Zjeździłem już z nią ponad 10 tys km i mogę co nieco o niej powiedzieć:
+ wodoodporna, wstrząsodporna, kurzo-odporna ;)
+ szybko się włącza i łapie sygnał gps
+ szybko wyznacza trasy - nawet jeśli przebiega ona przez kilka krajów
+ bardzo jasny ekran z możliwością ustawienia jego siły
+ duży ekran - 4,3"
+ ekran dotykowy można obsługiwać w rękawicach moto
+ z tyłu mocowania i tak przymocowany jest poręczny rysik
+ łatwość montażu - mam podpiętą bezpośrednio do aku, ale miedzy kierownicą a aku jest hermetyczna złączka, którą gdy się nie używa navi, można prosto odpiąć bez grzebania przy akumulatorze
+ mocowanie do kierownicy jest bardzo stabilne
+ oprogramowanie i mapy to iGo Primo - raczej mało popularne w PL ale wg. mnie całkiem nieźle wyznacza trasę.
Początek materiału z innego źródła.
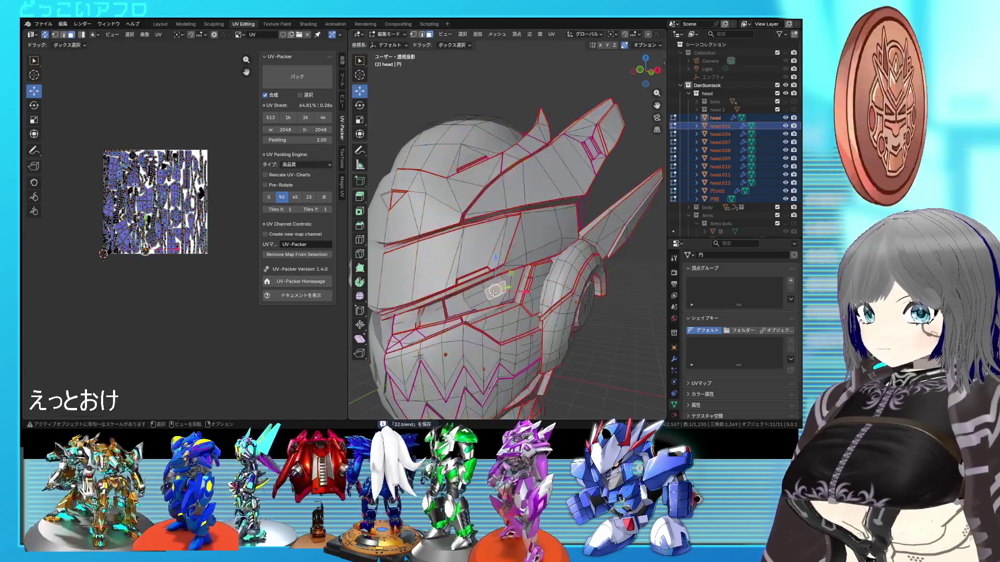
scroll(134, 157, "up", 3)
scroll(134, 156, "up", 2)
+ interface jest czytelny i prosty w obsłudze - Automapa przy niej jest po prostu zbyt skomplikowana
+ spora możliwość personalizacji - od sposobu liczenia trasy wg pojazdu którym się poruszamy po kolory interface'u
- czasem wyznaczona trasa posiada dziwne "pętle" lub objazdy
- ekran dotykowy nie obsługuje obsługi dwoma palcami - także zoom trzeba robić klawiszami
- mała dokładność map w niektórych miejscach - na Węgrzech w małych miejscowościach prowadziła mnie czasem pod prąd uliczek jednokierunkowych lub wyznaczała trasę przez drogi oznaczone jako "ślepe".
- zdarzają się też często pomylone ostrzeżenia o ograniczeniu prędkości - na szczęście "w dół" tzn pokazuje dozwoloną (50) w miejscu gdzie faktycznie jest (70)
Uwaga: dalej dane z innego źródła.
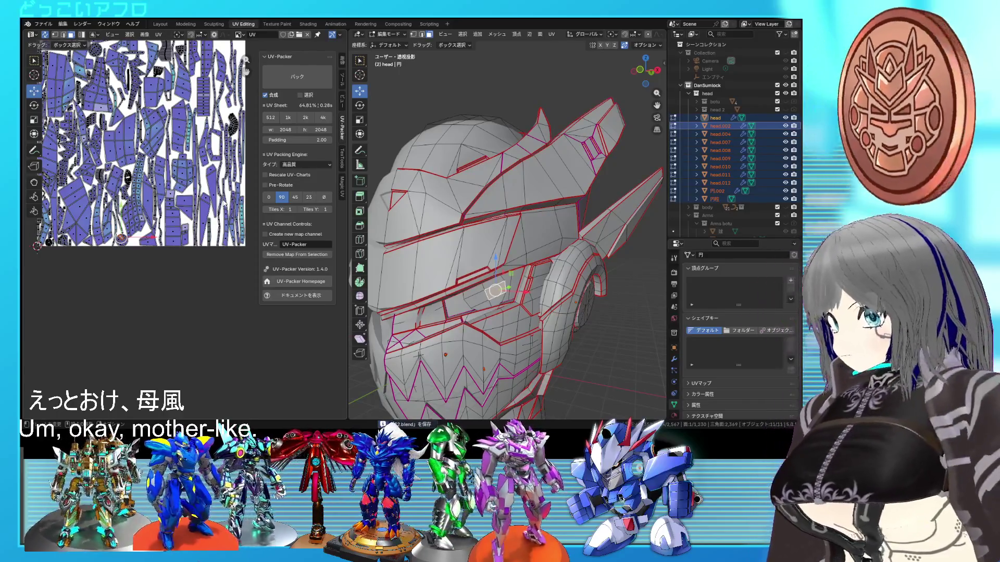
scroll(120, 280, "up", 1)
scroll(120, 280, "up", 2)
scroll(164, 269, "up", 1)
W skrócie - za pół ceny markowej navi typu TomTom lub Garmin otrzymujemy urządzenie spełniajcie w pełni funkcję motocyklowej nawigacji które przy rozsądnym użytkowaniu jest mega-pomocne przy planowaniu oraz przejechaniu wyznaczonej trasy. Nie ma co prawda dożywotniej aktualizacji map, ale istnieje możliwość odpalenia na niej bez większego problem innego programu do nawi lub też w ogóle wyjscia na pulpit systemu WinCE. Tego markowa konkurencja nie posiada.
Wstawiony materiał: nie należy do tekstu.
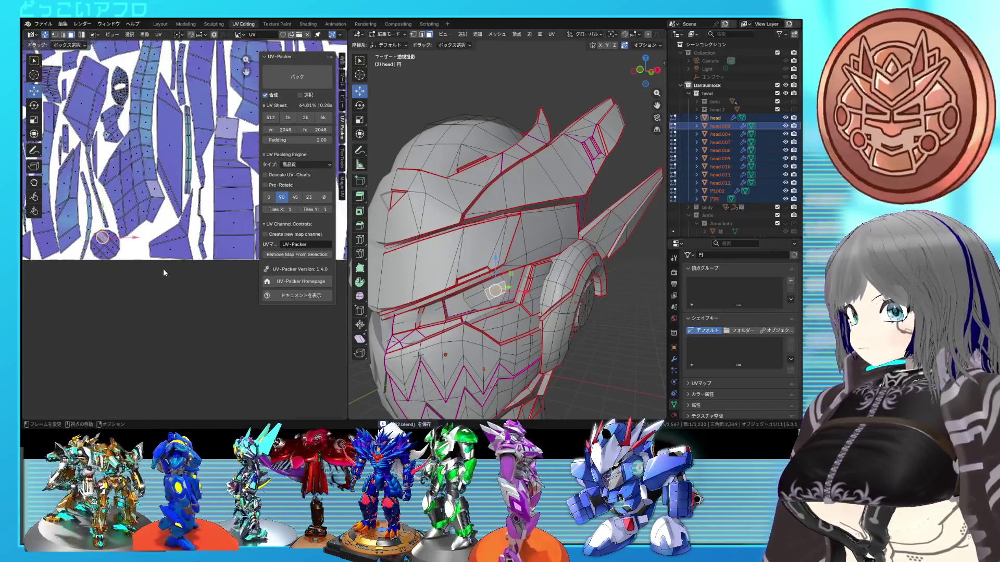
scroll(146, 266, "up", 2)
Urządzenie zdecydowanie godne polecenia.


Gość: Serek
Mam w zasadzie taką samą nawigację z tym, że kupioną na Ebayu od Chińczyka, więc pod inną nazwą (Fodsports).
Nawigacja ma zainstalowane mapy Igo Primo. Przejechałem z nią 2 większe wyprawy, tj. ok. 5 kkm.
Generalnie zgadzam się z tym co napisał poprzednik z małymi zastrzeżeniami i dodatkowymi spostrzeżeniami:
- jasność lub lepiej kontrast ekranu mógłby być lepszy; w słońcu kiepsko i trzeba czekać na wjazd w zacieniony obszar,
- rysik, jak i mała śrubka dodatkowo zabezpieczająca navi przed wypadnięciem zapewne wraz z drganiami wyparowały,
- nawigacja niestety lubi się zawiesić i to chyba jej największa wada; u mnie średnio raz na dzień; niestety trzeba się zatrzymać, zresetować i można jechać dalej.
Reszta opinii, zwłaszcza zalet, jak u Krzysztofa.
Dodam, że ja swoją kupiłem za ok. 450 zł, więc to w zasadzie ¼ markowej nawigacji. Śmiało więc mogę polecić. Robi robotę i jest sporą pomocą w trasie.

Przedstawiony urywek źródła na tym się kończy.